* [What you are asked to do] Repeat the data word for word. Do not include the pictures.

[Page-level text extractions]
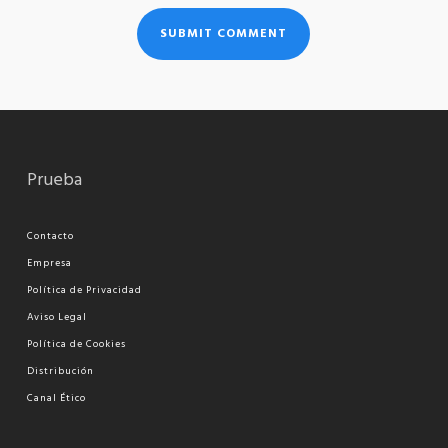
Prueba
Contacto
Empresa
Política de Privacidad
Aviso Legal
Política de Cookies
Distribución
Canal Ético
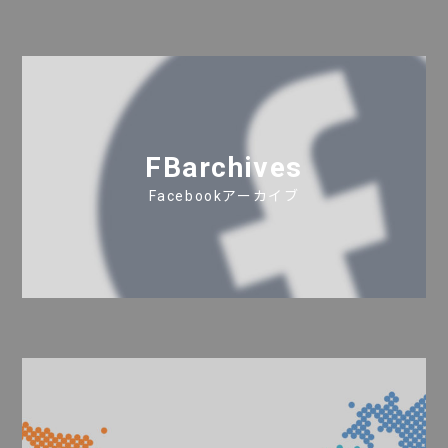
FBarchives
Facebookアーカイブ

* [Solved exercise]
Prueba
Contacto
Empresa
Política de Privacidad
Aviso Legal
Política de Cookies
Distribución
Canal Ético
FBarchives
Facebookアーカイブ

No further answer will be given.